At the same time, the deal threatens the future of the –

NYSE’s floor-based trading system in which swarms of brokers and specialists gather face to face to swap shares. These traders have long been the linchpin of the market, smoothing out price swings in stormy markets and stepping in to take the other side of trades when there aren’t buyers or sellers for thinly traded stocks.

The consensus on Wall Street, however, is that the NYSE must evolve.

“At the end of the day, the owners of the exchange recognize that it is something they need to do,” said George Rodriguez, a former NYSE staffer who is now a managing director at TradeTrek Securities, an institutional brokerage in Newark, N.J.

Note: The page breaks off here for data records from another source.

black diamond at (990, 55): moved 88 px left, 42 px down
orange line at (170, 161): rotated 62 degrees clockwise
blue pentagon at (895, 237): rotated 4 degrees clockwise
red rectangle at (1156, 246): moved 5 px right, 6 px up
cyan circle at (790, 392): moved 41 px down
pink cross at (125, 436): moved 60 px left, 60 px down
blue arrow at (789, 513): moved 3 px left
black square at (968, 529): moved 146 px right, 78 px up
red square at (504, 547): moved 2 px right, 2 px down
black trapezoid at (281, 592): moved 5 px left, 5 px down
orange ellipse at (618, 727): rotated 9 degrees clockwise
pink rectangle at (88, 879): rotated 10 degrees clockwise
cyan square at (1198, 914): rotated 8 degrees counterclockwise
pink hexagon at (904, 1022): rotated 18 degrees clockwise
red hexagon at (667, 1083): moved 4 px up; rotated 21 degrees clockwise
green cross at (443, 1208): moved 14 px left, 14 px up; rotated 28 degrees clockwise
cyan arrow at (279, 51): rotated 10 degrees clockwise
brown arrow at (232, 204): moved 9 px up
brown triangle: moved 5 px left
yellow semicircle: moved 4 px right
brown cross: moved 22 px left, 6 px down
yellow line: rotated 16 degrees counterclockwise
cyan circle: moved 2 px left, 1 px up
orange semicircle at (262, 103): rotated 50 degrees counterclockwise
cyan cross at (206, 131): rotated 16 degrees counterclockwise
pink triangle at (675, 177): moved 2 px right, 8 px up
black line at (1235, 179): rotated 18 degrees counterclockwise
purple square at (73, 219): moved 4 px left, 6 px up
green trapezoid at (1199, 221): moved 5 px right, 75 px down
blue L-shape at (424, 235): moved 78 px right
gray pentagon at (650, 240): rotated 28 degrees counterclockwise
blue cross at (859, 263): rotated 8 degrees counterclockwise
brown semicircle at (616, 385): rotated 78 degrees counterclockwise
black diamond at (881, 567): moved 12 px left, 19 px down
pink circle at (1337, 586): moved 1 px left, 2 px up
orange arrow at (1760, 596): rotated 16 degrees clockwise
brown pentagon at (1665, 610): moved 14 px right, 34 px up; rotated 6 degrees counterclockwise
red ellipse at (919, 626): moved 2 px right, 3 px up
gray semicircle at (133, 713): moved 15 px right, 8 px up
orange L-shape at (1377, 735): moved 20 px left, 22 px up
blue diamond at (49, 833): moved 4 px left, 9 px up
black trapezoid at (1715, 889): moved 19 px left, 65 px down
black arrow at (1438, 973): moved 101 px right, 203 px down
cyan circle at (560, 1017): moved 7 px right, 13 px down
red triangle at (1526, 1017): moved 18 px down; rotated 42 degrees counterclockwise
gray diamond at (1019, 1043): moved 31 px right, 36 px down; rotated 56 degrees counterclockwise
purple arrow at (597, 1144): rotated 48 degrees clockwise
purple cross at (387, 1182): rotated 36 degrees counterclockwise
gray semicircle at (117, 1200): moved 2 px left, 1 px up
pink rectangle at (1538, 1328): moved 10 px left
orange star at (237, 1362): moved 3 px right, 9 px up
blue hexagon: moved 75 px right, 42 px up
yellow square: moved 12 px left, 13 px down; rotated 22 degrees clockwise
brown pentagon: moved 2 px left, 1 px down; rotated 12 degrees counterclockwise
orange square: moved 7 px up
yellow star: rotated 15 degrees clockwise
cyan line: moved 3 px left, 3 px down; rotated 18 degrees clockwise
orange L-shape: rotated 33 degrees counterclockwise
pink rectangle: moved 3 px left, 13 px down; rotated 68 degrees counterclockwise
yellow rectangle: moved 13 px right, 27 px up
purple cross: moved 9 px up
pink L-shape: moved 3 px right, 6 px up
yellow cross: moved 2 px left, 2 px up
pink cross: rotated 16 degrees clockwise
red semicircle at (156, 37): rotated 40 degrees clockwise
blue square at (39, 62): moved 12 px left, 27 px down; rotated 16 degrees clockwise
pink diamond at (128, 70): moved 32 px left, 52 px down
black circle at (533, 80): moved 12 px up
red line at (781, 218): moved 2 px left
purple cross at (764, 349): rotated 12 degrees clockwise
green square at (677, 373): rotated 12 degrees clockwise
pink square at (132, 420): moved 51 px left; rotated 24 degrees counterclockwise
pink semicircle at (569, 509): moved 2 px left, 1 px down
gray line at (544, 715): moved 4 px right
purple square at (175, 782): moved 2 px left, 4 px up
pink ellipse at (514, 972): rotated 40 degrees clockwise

Most of the debate surrounding the marriage hasn’t been over whether it should take place, but over the dowry.

A group of dissident NYSE seat holders led by William Higgins filed suit to block the deal, saying their ownership stake in the exchange was undervalued. The deal calls for the 1,366 NYSE seat holders to get 70 percent of the new company, and Archipelago shareholders the remaining 30 percent. Seat holders would also get $300,000 each, plus as much as $75,000.

Shares in the new company would be publicly traded.

The dissidents claimed that the valuation was low, in part because of alleged conflicts of interest by Wall Street investment bank Goldman Sachs.

In an unusual arrangement, Goldman advised both the NYSE and Archipelago. Goldman also owns a large floor brokerage and is a major investor in Archipelago.

A Goldman spokesman said that the company’s role was proper. “We had no role in negotiating the terms of the deal,” spokesman Ed Canaday said.

The NYSE and the dissidents reached a settlement Nov. 15, in which the NYSE agreed to an independent financial review of the acquisition.

Citigroup, which conducted that analysis, said late Wednesday that the deal was “fair, from a financial point of view,” to NYSE seat holders.

That clears the way for seat holders to vote on the acquisition Dec. 6. The deal requires approval by two-thirds of seat holders and the Securities and Exchange Commission.

Whatever the outcome, NYSE seat holders and Archipelago investors have already reaped gains.

Since April 19, the day before the deal was announced, Archipelago’s share price has soared 246 percent, to $58.50 as of Wednesday.

And the value of an NYSE seat has more than doubled. A seat sold Tuesday for $3.5 million, compared with $1.6 million before the announcement. The so-called implied value of an NYSE seat, which is based on Archipelago’s stock price, now tops $5 million.

“It’s more than a fair deal for seat holders,” said Peake, the Colorado finance professor.